Scorechain takes a different approach, being careful and only choosing methods that do not produce false positives in the clustering process, such as the multi-input heuristic (which assumes that all input addresses in a single transaction come from one entity). . Unlike Chainalytic, they do not use a change heuristic that generates many false positives. In some cases, teams can manually track UTXOs if a human operator has good reason to do so, but overall, this approach allows for blind spots and relies on additional information to fill them in the future.

The very idea of ​​a heuristic, a strategy that uses a practical but not necessarily scientifically proven approach to problem solving, means that it cannot be guaranteed to be 100% reliable. It is the results that measure its effectiveness. The FBI, which says Chainalytic’s methods are “generally reliable,” can attest to their quality, but it would be better if all on-chain analytics companies could measure and share their false positive and false positive rates.

visible through the fog

There are ways to obfuscate your money trail or make it harder to find. Cryptocurrency hackers and fraudsters are known to use all kinds of techniques, including chain hopping, privacy blockchains, and mixers.

Some, such as asset exchanges or connections, can be tracked by on-chain analytics companies. Other products, such as privacy chain Monero or various mixers and tumblers, often do not. However, there have also been instances where Chainalysis claimed to have segregated transactions through mixers, and most recently, Finnish authorities announced they had been tracking Monero transactions as part of their investigation.

In any case, the fact that these masking techniques have been used is very noticeable and can act as a red flag for all AML purposes.

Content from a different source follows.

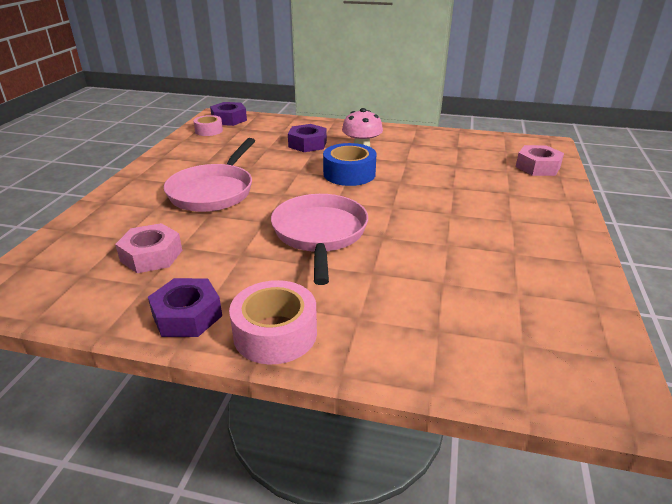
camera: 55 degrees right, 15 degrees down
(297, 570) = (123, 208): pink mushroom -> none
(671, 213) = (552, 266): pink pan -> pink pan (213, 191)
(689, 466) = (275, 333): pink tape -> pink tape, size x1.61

One such example is the U.S. Treasury’s addition of Tornado Cash Mixer’s smart contract address to the OFAC list last year. Now, tracing the history of those coins back to this mixer raises suspicions that the funds belong to illicit actors. This is not good news for privacy advocates, but it is reassuring news for cryptocurrency AML.

You might ask, what’s the point of flagging mixed coins and tracking them through the blockchain if there’s no specific person to lock the coins, like in a banking system? Fortunately, criminals have to interact with the non-criminal world, and sooner or later the tainted money ends up in a goods or service provider or bank account, where law enforcement can identify the real person. This is how the FBI seized $4.5 billion worth of Bitcoin (at 2022 prices) following the Bitfinex hack, the largest ever. This also works in reverse. Once law enforcement has access to a criminal’s private keys, they can move up the blockchain history to identify addresses they interacted with at some point. This is how London police uncovered an entire drug trafficking network with a single arrest (Source: Chainalytic’s Crypto Crime 2023 report).

Crime has existed since the dawn of humanity, and will probably be with us until the end of time, using evolving camouflage techniques. Luckily, crime detection methods follow suit, and blockchain is an ideal environment for deploying digital forensics tools. After all, it is transparent and accessible to everyone (which, by the way, cannot be said about the banking sector).

It could be argued that current on-chain analysis methods need to be improved, and that point is true. But even in this imperfect form, it’s already clear that it’s an effective tool for tracking down bad guys within the chain. So is it time to rethink our approach to AML and bring criminals to the blockchain?

Special thanks to the Scorechain team for sharing their knowledge.

This is a guest post by Marie Poterieva. The opinions expressed are solely personal and do not necessarily reflect the opinions of BTC Inc or Bitcoin Magazine.